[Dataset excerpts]
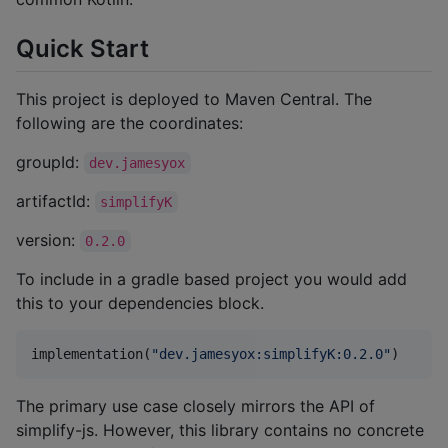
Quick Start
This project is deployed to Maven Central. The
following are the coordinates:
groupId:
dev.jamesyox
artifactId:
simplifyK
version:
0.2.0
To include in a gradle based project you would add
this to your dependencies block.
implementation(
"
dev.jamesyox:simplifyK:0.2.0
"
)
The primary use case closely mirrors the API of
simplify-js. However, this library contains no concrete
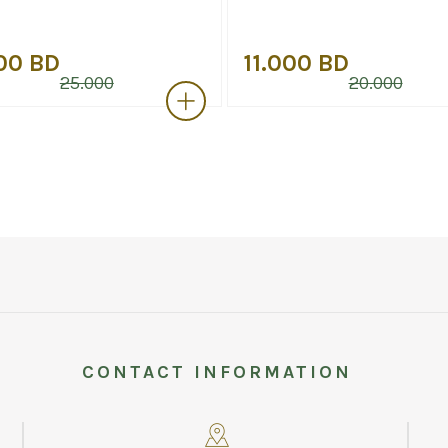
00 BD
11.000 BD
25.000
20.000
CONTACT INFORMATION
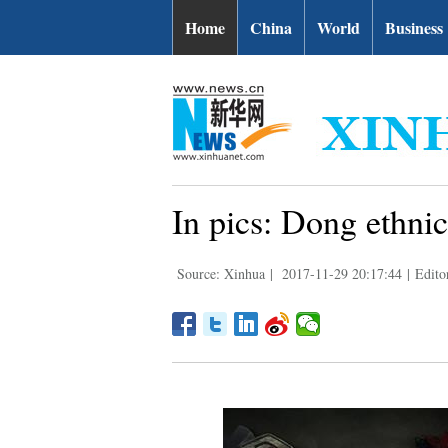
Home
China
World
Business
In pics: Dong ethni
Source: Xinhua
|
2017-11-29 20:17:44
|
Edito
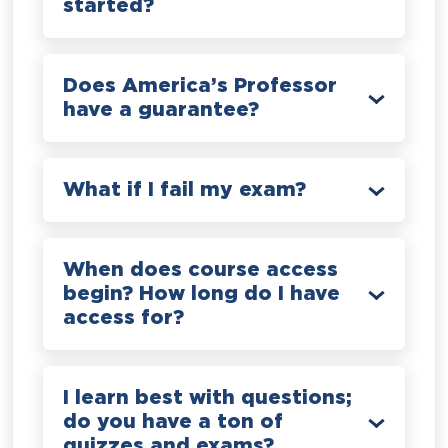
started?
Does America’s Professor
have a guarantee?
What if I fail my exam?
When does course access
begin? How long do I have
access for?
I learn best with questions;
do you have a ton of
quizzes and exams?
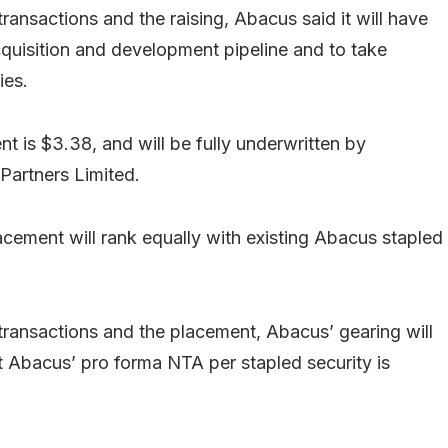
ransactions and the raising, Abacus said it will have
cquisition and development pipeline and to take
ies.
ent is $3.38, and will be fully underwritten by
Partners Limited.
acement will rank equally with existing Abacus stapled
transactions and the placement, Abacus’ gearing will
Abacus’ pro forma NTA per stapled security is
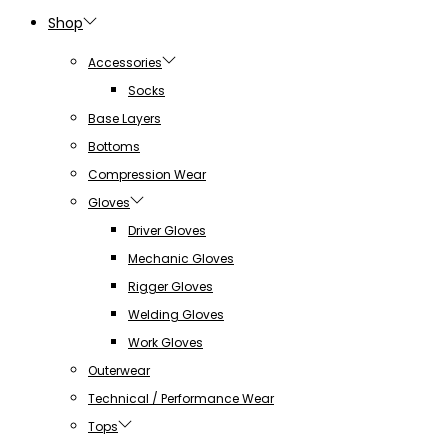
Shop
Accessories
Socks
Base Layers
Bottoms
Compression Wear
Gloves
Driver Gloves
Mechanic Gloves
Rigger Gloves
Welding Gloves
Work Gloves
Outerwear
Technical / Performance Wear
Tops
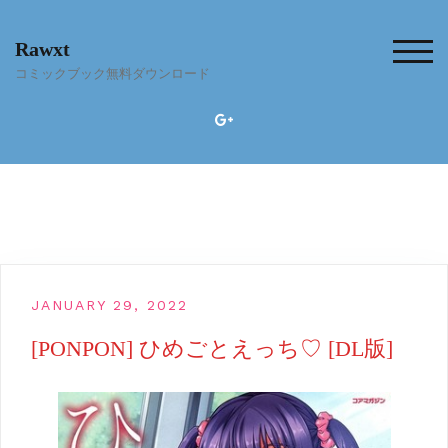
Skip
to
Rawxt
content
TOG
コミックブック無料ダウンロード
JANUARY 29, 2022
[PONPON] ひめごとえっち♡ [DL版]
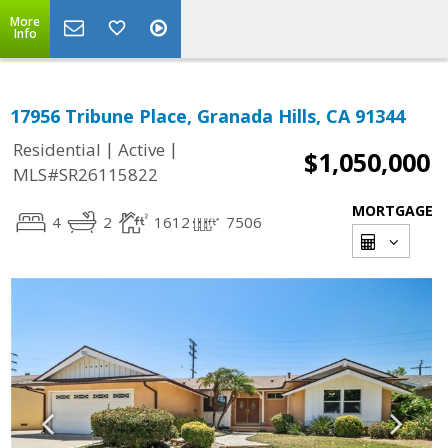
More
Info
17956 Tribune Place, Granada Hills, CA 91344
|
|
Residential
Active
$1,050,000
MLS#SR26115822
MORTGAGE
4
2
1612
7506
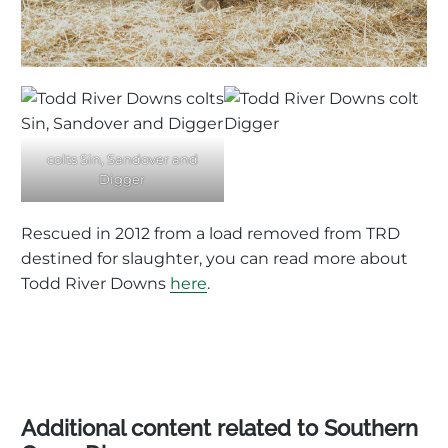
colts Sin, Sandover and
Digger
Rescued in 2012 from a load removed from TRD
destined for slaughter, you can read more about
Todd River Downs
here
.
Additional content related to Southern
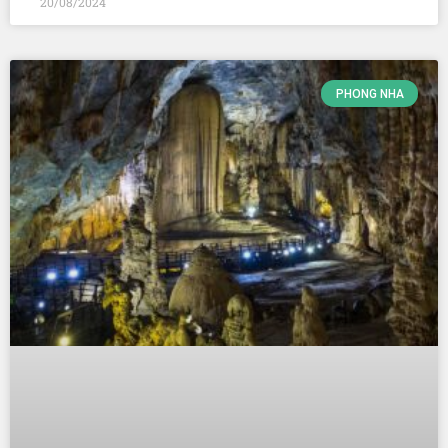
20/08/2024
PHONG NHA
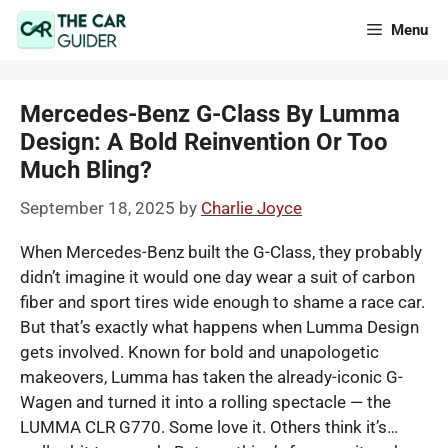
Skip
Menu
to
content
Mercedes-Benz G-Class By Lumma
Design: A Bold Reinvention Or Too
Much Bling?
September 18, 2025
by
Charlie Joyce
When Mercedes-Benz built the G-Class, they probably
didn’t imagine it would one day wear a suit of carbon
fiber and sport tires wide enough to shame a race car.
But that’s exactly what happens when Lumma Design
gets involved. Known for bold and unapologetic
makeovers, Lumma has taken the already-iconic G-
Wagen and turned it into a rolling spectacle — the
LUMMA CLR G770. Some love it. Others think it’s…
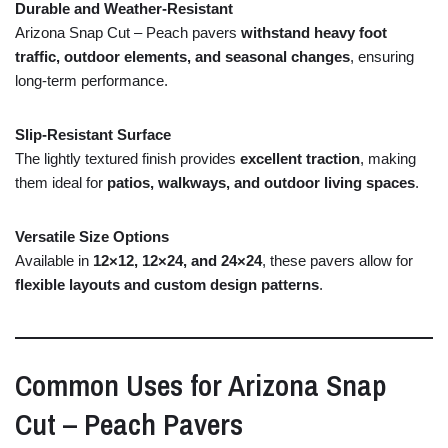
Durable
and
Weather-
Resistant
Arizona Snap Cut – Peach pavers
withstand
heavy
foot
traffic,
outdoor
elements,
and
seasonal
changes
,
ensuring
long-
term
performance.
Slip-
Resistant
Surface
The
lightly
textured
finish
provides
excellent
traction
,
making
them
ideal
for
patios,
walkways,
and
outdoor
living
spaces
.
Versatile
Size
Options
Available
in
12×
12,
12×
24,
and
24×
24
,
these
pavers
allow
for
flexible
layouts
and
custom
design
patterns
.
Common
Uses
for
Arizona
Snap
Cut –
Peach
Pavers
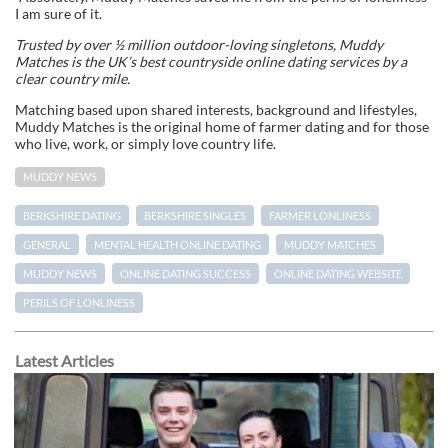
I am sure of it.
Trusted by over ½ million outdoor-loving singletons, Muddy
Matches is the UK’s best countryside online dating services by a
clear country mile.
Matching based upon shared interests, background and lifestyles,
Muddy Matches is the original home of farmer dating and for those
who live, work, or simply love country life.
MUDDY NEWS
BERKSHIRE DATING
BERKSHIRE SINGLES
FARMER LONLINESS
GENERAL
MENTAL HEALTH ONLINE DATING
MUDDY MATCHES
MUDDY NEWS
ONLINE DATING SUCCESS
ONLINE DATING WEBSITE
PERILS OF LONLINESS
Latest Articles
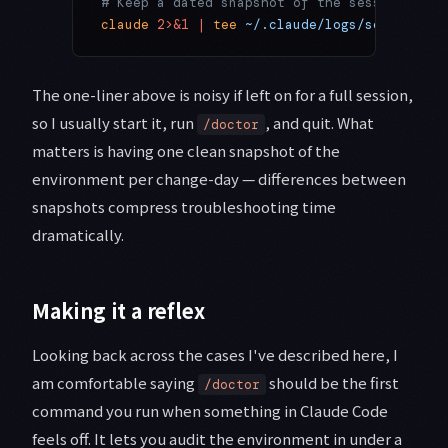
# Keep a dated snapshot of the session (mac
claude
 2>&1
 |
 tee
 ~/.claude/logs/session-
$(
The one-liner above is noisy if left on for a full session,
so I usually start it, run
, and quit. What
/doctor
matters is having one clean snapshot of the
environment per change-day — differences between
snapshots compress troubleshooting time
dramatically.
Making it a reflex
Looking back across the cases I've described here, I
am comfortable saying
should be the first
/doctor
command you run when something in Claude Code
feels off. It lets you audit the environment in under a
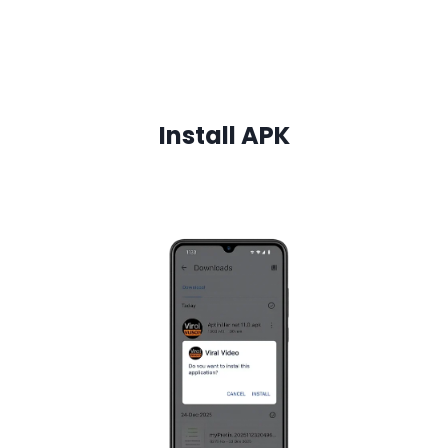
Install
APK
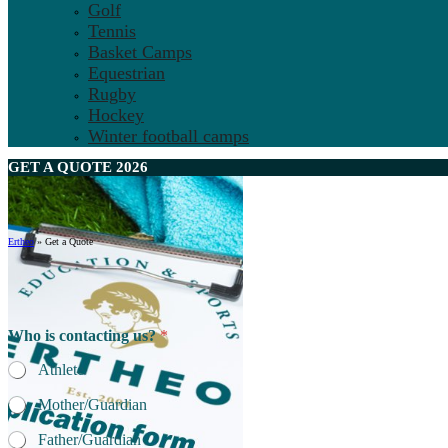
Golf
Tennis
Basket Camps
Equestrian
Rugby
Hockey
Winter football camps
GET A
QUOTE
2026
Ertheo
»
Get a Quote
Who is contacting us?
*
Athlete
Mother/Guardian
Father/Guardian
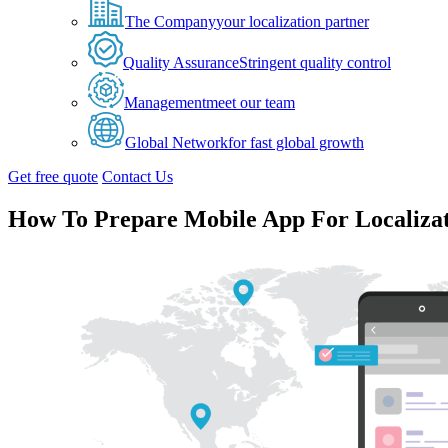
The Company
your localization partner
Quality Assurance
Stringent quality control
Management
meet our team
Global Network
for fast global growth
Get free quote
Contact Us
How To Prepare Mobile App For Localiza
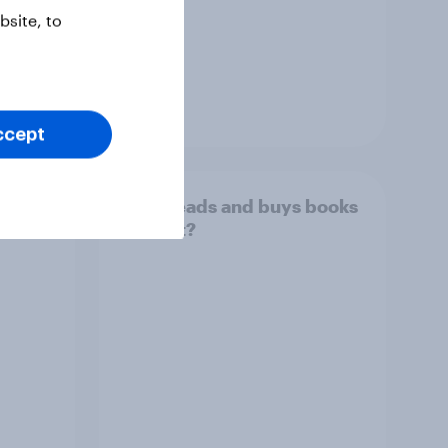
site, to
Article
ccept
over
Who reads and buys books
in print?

_Exercise objective:_ Each line of the data should be printed again exactly. Please leave pictures out.

_Written solution:_
Quick Start
This project is deployed to Maven Central. The
following are the coordinates:
groupId:
dev.jamesyox
artifactId:
simplifyK
version:
0.2.0
To include in a gradle based project you would add
this to your dependencies block.
implementation(
"
dev.jamesyox:simplifyK:0.2.0
"
)
The primary use case closely mirrors the API of
simplify-js. However, this library contains no concrete
00 BD
11.000 BD
25.000
20.000
CONTACT INFORMATION
Home
China
World
Business
In pics: Dong ethni
Source: Xinhua
|
2017-11-29 20:17:44
|
Edito
started?
Does America’s Professor
have a guarantee?
What if I fail my exam?
When does course access
begin? How long do I have
access for?
I learn best with questions;
do you have a ton of
quizzes and exams?
ransactions and the raising, Abacus said it will have
cquisition and development pipeline and to take
ies.
ent is $3.38, and will be fully underwritten by
Partners Limited.
acement will rank equally with existing Abacus stapled
transactions and the placement, Abacus’ gearing will
Abacus’ pro forma NTA per stapled security is
Shop
Accessories
Socks
Base Layers
Bottoms
Compression Wear
Gloves
Driver Gloves
Mechanic Gloves
Rigger Gloves
Welding Gloves
Work Gloves
Outerwear
Technical / Performance Wear
Tops
Skip
to
Rawxt
content
TOG
コミックブック無料ダウンロード
JANUARY 29, 2022
[PONPON] ひめごとえっち♡ [DL版]
More
Info
17956 Tribune Place, Granada Hills, CA 91344
|
|
Residential
Active
$1,050,000
MLS#SR26115822
MORTGAGE
4
2
1612
7506
colts Sin, Sandover and
Digger
Rescued in 2012 from a load removed from TRD
destined for slaughter, you can read more about
Todd River Downs
here
.
Additional content related to Southern
20/08/2024
PHONG NHA
Skip
Menu
to
content
Mercedes-Benz G-Class By Lumma
Design: A Bold Reinvention Or Too
Much Bling?
September 18, 2025
by
Charlie Joyce
When Mercedes-Benz built the G-Class, they probably
didn’t imagine it would one day wear a suit of carbon
fiber and sport tires wide enough to shame a race car.
But that’s exactly what happens when Lumma Design
gets involved. Known for bold and unapologetic
makeovers, Lumma has taken the already-iconic G-
Wagen and turned it into a rolling spectacle — the
LUMMA CLR G770. Some love it. Others think it’s…
Durable
and
Weather-
Resistant
Arizona Snap Cut – Peach pavers
withstand
heavy
foot
traffic,
outdoor
elements,
and
seasonal
changes
,
ensuring
long-
term
performance.
Slip-
Resistant
Surface
The
lightly
textured
finish
provides
excellent
traction
,
making
them
ideal
for
patios,
walkways,
and
outdoor
living
spaces
.
Versatile
Size
Options
Available
in
12×
12,
12×
24,
and
24×
24
,
these
pavers
allow
for
flexible
layouts
and
custom
design
patterns
.
Common
Uses
for
Arizona
Snap
Cut –
Peach
Pavers
I am sure of it.
Trusted by over ½ million outdoor-loving singletons, Muddy
Matches is the UK’s best countryside online dating services by a
clear country mile.
Matching based upon shared interests, background and lifestyles,
Muddy Matches is the original home of farmer dating and for those
who live, work, or simply love country life.
MUDDY NEWS
BERKSHIRE DATING
BERKSHIRE SINGLES
FARMER LONLINESS
GENERAL
MENTAL HEALTH ONLINE DATING
MUDDY MATCHES
MUDDY NEWS
ONLINE DATING SUCCESS
ONLINE DATING WEBSITE
PERILS OF LONLINESS
Latest Articles
# Keep a dated snapshot of the session (mac
claude
 2>&1
 |
 tee
 ~/.claude/logs/session-
$(
The one-liner above is noisy if left on for a full session,
so I usually start it, run
, and quit. What
/doctor
matters is having one clean snapshot of the
environment per change-day — differences between
snapshots compress troubleshooting time
dramatically.
Making it a reflex
Looking back across the cases I've described here, I
am comfortable saying
should be the first
/doctor
command you run when something in Claude Code
feels off. It lets you audit the environment in under a
Install
APK
Golf
Tennis
Basket Camps
Equestrian
Rugby
Hockey
Winter football camps
GET A
QUOTE
2026
Ertheo
»
Get a Quote
Who is contacting us?
*
Athlete
Mother/Guardian
Father/Guardian
The Company
your localization partner
Quality Assurance
Stringent quality control
Management
meet our team
Global Network
for fast global growth
Get free quote
Contact Us
How To Prepare Mobile App For Localiza
site, to
Article
ccept
over
Who reads and buys books
in print?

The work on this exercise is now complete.